One thing to note here is that,
This authorization process can have the participation of resource owners (Authorization Code, Implicit, Resource Owner Password Credentials Grant),
It is also possible without his participation (Client Credentials Grant).
Then based on the resources of the above books, we can define a Scope of book_manager to control the permission control of the five operations of books.
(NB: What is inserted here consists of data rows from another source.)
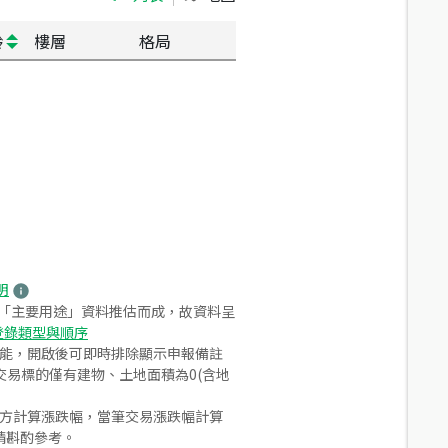
齡
樓層
格局
明
之「主要用途」資料推估而成，故資料呈
登錄類型與順序
功能，開啟後可即時排除顯示申報備註
易標的僅有建物、土地面積為0(含地
合方計算漲跌幅，當筆交易漲跌幅計算
請斟酌參考。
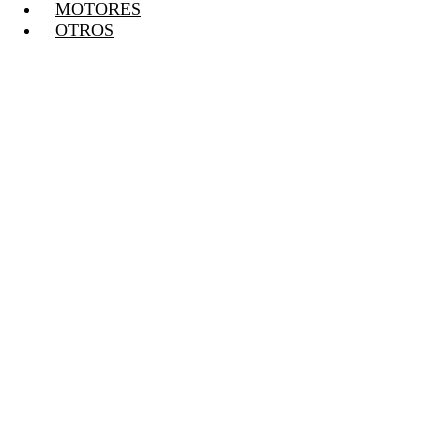
MOTORES
OTROS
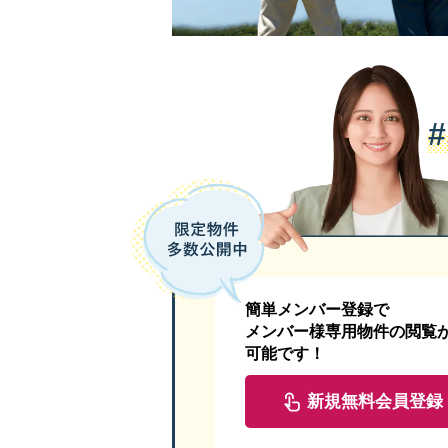
簡単メンバー登録で
メンバー様専用物件の閲覧
可能です！
新規無料会員登録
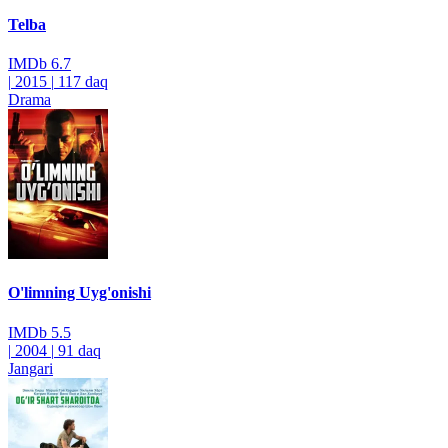
Telba
IMDb
6.7
|
2015
|
117 daq
Drama
O'limning Uyg'onishi
IMDb
5.5
|
2004
|
91 daq
Jangari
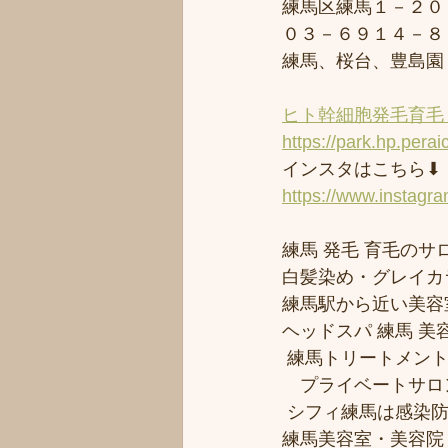
練馬区練馬１－２０
０３－６９１４－８
練馬、桜台、豊島園
ヒト幹細胞発毛育毛 
https://park.hp.perai
インスタはこちら⬇︎
https://www.instagr
練馬 発毛 育毛のサロ
白髪染め・グレイカ
練馬駅から近い美容室シ
ヘッドスパ 練馬 美
 練馬トリートメン
　プライベートサロ
 シフィ練馬は感染
練馬美容室・美容院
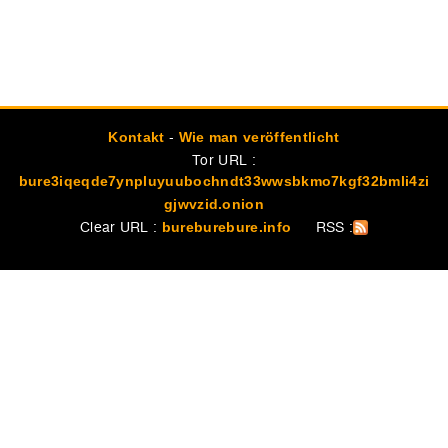
-
Kontakt
Wie man veröffentlicht
Tor URL :
bure3iqeqde7ynpluyuubochndt33wwsbkmo7kgf32bmli4zi
gjwvzid.onion
Clear URL :
RSS :
bureburebure.info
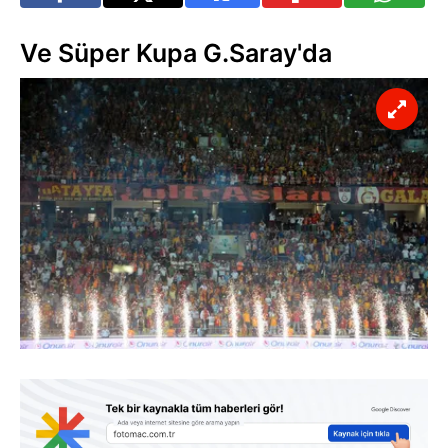
Ve Süper Kupa G.Saray'da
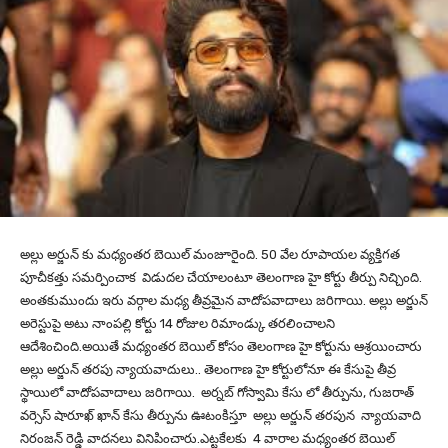
అల్లు అర్జున్ కు మధ్యంతర బెయిల్ మంజూరైంది. 50 వేల రూపాయల వ్యక్తిగత
పూచీకత్తు సమర్పించాక విడుదల చేయాలంటూ తెలంగాణ హై కోర్టు తీర్పు నిచ్చింది.
అంతకుముందు ఇరు వర్గాల మధ్య తీవ్రమైన వాదోపవాదాలు జరిగాయి. అల్లు అర్జున్
అరెస్టుపై అటు నాంపల్లి కోర్టు 14 రోజుల రిమాండ్కు తరలించాలని
ఆదేశించింది.అయితే మధ్యంతర బెయిల్ కోసం తెలంగాణ హై కోర్టును ఆశ్రయించారు
అల్లు అర్జున్ తరపు న్యాయవాదులు.. తెలంగాణ హై కోర్టులోనూ ఈ కేసుపై తీవ్ర
స్థాయిలో వాదోపవాదాలు జరిగాయి. అర్నబ్ గోస్వామి కేసు లో తీర్పును, గుజరాత్
వర్సెస్ షారూఖ్ ఖాన్ కేసు తీర్పును ఊటంకిస్తూ అల్లు అర్జున్ తరపున న్యాయవాది
నిరంజన్ రెడ్డి వాదనలు వినిపించారు.ఎట్టకేలకు 4 వారాల మధ్యంతర బెయిల్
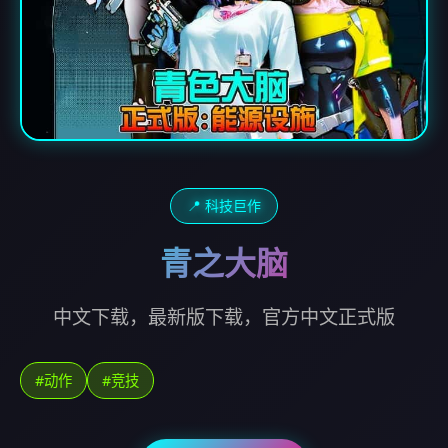
📍 科技巨作
青之大脑
中文下载，最新版下载，官方中文正式版
#动作
#竞技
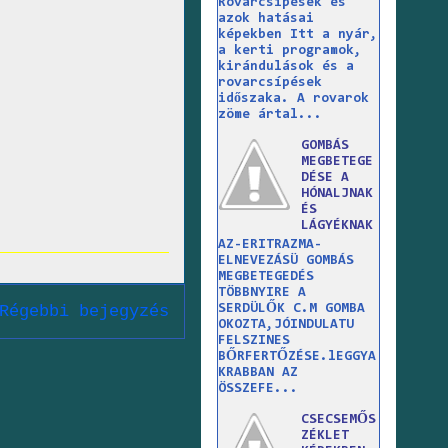
Rovarcsípések és
azok hatásai
képekben Itt a nyár,
a kerti programok,
kirándulások és a
rovarcsípések
időszaka. A rovarok
zöme ártal...
GOMBÁS
MEGBETEGE
DÉSE A
HÓNALJNAK
ÉS
LÁGYÉKNAK
AZ-ERITRAZMA-
ELNEVEZÁSÜ GOMBÁS
MEGBETEGEDÉS
TÖBBNYIRE A
SERDÜLŐK C.M GOMBA
Régebbi bejegyzés
OKOZTA,JÓINDULATU
FELSZINES
BŐRFERTŐZÉSE.lEGGYA
KRABBAN AZ
ÖSSZEFE...
CSECSEMŐS
ZÉKLET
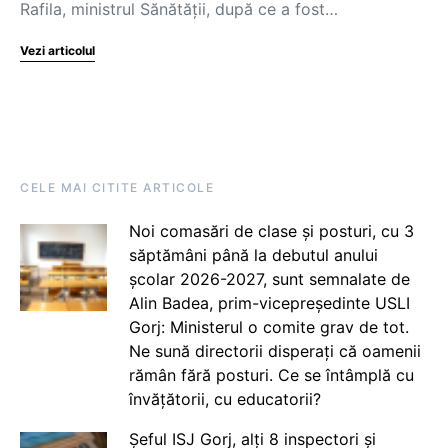
Rafila, ministrul Sănătăţii, după ce a fost…
Vezi articolul
CELE MAI CITITE ARTICOLE
Noi comasări de clase și posturi, cu 3
săptămâni până la debutul anului
școlar 2026-2027, sunt semnalate de
Alin Badea, prim-vicepreședinte USLI
Gorj: Ministerul o comite grav de tot.
Ne sună directorii disperați că oamenii
rămân fără posturi. Ce se întâmplă cu
învățătorii, cu educatorii?
Șeful ISJ Gorj, alți 8 inspectori și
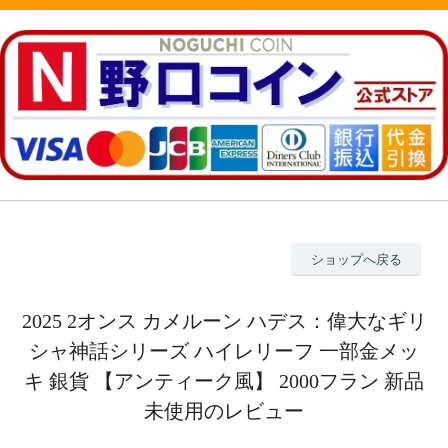
ショップへ戻る
2025 2オンス カメルーン ハデス：偉大なギリ
シャ神話シリーズ ハイレリーフ 一部金メッ
キ 銀貨 【アンティーク風】 2000フラン 新品
未使用のレビュー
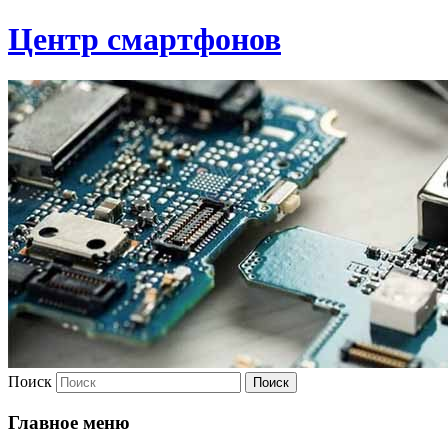
Центр смартфонов
Поиск
Главное меню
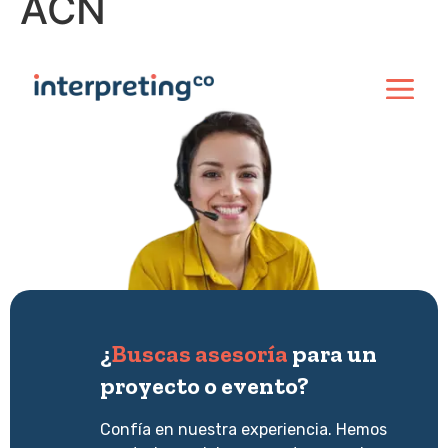
ACN
¿
Buscas asesoría
para un
proyecto o evento?
Confía en nuestra experiencia. Hemos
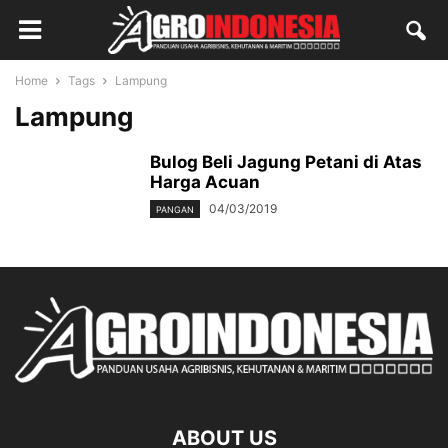
Home
Tags
Lampung
Lampung
Bulog Beli Jagung Petani di Atas
Harga Acuan
04/03/2019
PANGAN
ABOUT US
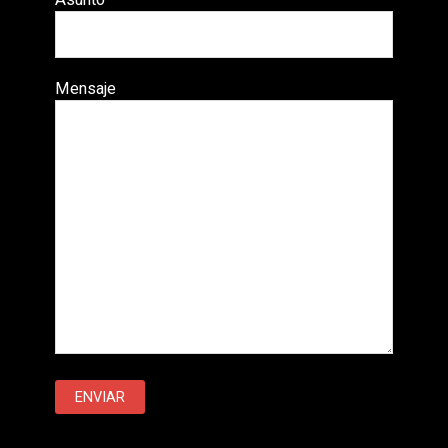
Mensaje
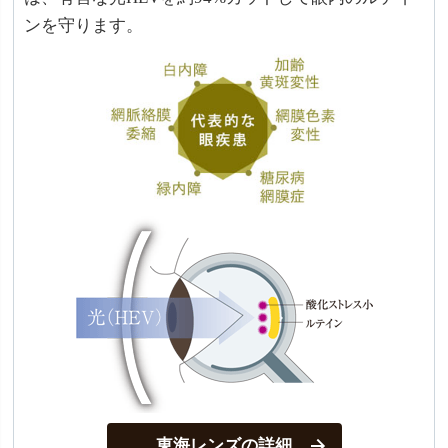
ンを守ります。
東海レンズの詳細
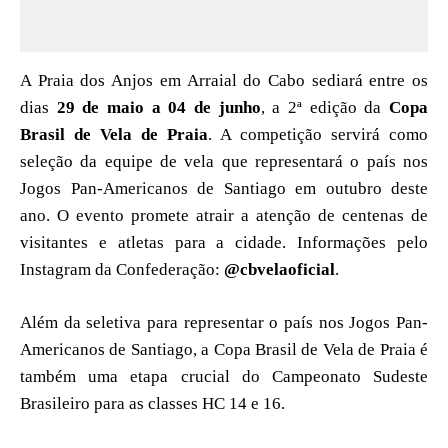
A Praia dos Anjos em Arraial do Cabo sediará entre os
dias
29 de maio a 04 de junho
, a 2ª edição da
Copa
Brasil de Vela de Praia
. A competição servirá como
seleção da equipe de vela que representará o país nos
Jogos Pan-Americanos de Santiago em outubro deste
ano. O evento promete atrair a atenção de centenas de
visitantes e atletas para a cidade. Informações pelo
Instagram da Confederação:
@cbvelaoficial
.
Além da seletiva para representar o país nos Jogos Pan-
Americanos de Santiago, a Copa Brasil de Vela de Praia é
também uma etapa crucial do Campeonato Sudeste
Brasileiro para as classes HC 14 e 16.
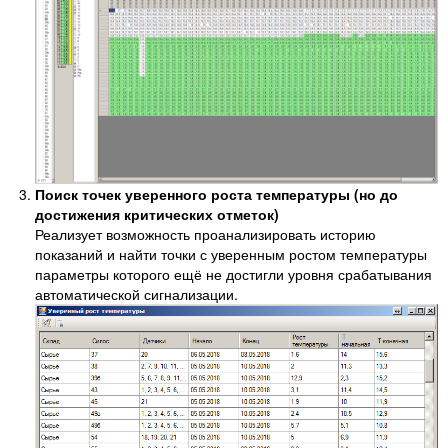
Поиск точек уверенного роста температуры (но до
достижения критических отметок)
Реализует возможность проанализировать историю
показаний и найти точки с уверенным ростом температуры
параметры которого ещё не достигли уровня срабатывания
автоматической сигнализации.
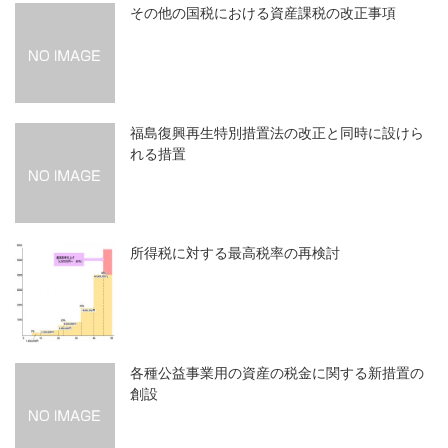
その他の国税における資産課税の改正事項
福島復興再生特別措置法の改正と同時に設けら
れる措置
所得税に対する最高税率の再検討
各種公益事業用の資産の税金に関する新措置の
創設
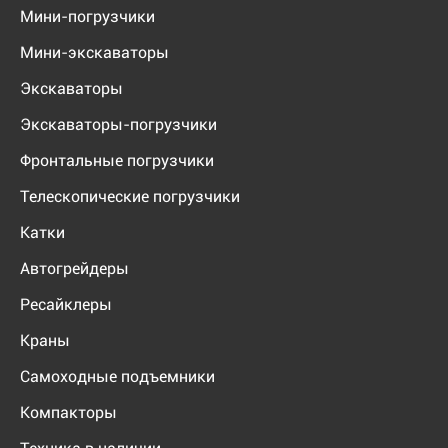
Мини-погрузчики
Мини-экскаваторы
Экскаваторы
Экскаваторы-погрузчики
Фронтальные погрузчики
Телескопические погрузчики
Катки
Автогрейдеры
Ресайклеры
Краны
Самоходные подъемники
Компакторы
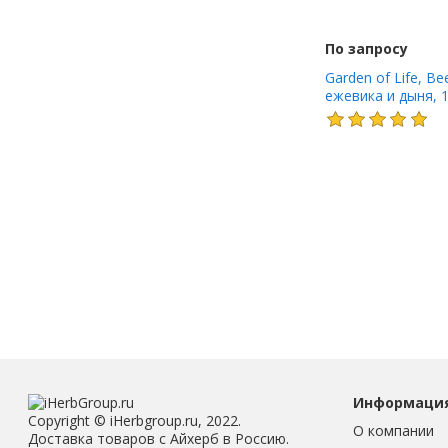
По запросу
Garden of Life, Be
ежевика и дыня, 1
Информаци
Copyright © iHerbgroup.ru, 2022.
О компании
Доставка товаров с Айхерб в Россию.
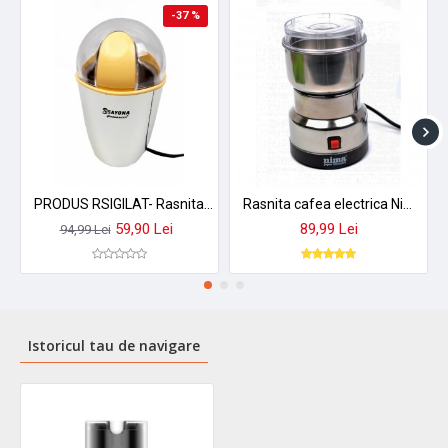
-37 %
PRODUS RSIGILAT- Rasnita cafea electrica SAYONA, putere 300W - SZJR14
Rasnita cafea electrica Nima Japan, putere 150 W - NM8300
59,90 Lei
89,99 Lei
94,99 Lei
Istoricul tau de navigare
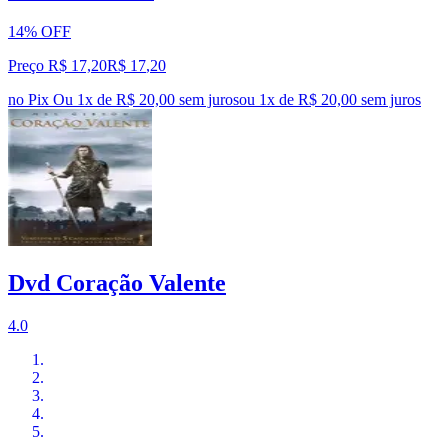
14% OFF
Preço R$ 17,20
R$
17
,
20
no Pix
Ou 1x de R$ 20,00 sem juros
ou
1
x de
R$ 20,00
sem juros
Dvd Coração Valente
4.0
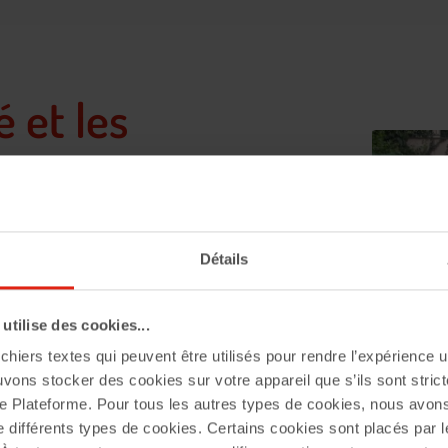
é et les
Détails
ur la résidence
e et de rencontre en
tilise des cookies...
stants inoubliables pour
chiers textes qui peuvent être utilisés pour rendre l’expérience ut
uvons stocker des cookies sur votre appareil que s’ils sont stri
e Plateforme. Pour tous les autres types de cookies, nous avon
e différents types de cookies. Certains cookies sont placés par l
Then the Scope-based permission control for Books looks like this:
[Route("books")]
public class BooksController : Controller
{
[HttpGet("")]
[Scope("book_manager")]
public Book[] Get() { return null; }
[HttpGet("{bookId}")]
[Scope("book_manager")]
public Book Get(int bookId) { return null; }
[HttpPost("")]
[Scope("book_manager")]
public Book Post(Book book) { return null; }
[HttpPut("{bookId}")]
[Scope("book_manager")]
public Book Put(int bookId, Book book) { return null; }
[HttpDelete("{bookId}")]
[Scope("book_manager")]
public Book Delete(int bookId) { return null; }
}
Note that the bolded text adds a Scope description for each operation. If the Access Token has the scope of book_manager (regardless of which authorization method of OAuth2 it is issued, our final code part only recognizes the scope), then the calls to these APIs are allowed, otherwise it is regarded as unauthorized.
2 Sub of OIDC's Id Token
Please refer to Id Token for the purpose of Id Token and what information it contains. The difference between Id Token and Access Token is that it must contain the identity sub of a certain user, but there is no Scope . This is because the purpose of Id Token is to authenticate who the current user is, so the user must exist; because it is only for authentication , it will not include authorization-related things such as what operations the authenticated user can do. So for Id Token, how should our API manage permissions? The usual . The implementation details will not be explained. Its model is roughly: an entity (user or organization) has a set of roles, and each role represents a set of permissions. Does it feel similar to Scope? Actually, it's almost the same. Let's define such a role librarian. This is deliberately separate from the naming of Scope, because its source is different, so when we finally implement it, it will be independent.
[Route("books")]
public class BooksController : Controller
{
[HttpGet("")]
[Scope("book_manager")]
[Role("Librarian")]
public Book[] Get() { return null; }
[HttpGet("{bookId}")]
[Scope("book_manager")]
[Role("Librarian")]
public Book Get(int bookId) { return null; }
[HttpPost("")]
[Scope("book_manager")]
[Role("Librarian")]
public Book Post(Book book) { return null; }
[HttpPut("{bookId}")]
[Scope("book_manager")]
[Role("Librarian")]
public Book Put(int bookId, Book book) { return null; }
[HttpDelete("{bookId}")]
[Scope("book_manager")]
[Role("Librarian")]
public Book Delete(int bookId) { return null; }
}
If the user represented by sub has it or the organization to which it belongs (no matter how it is organized and managed, we can finally know whether the user has a certain role) the role of librarian. Then it is allowed to access these operations of books.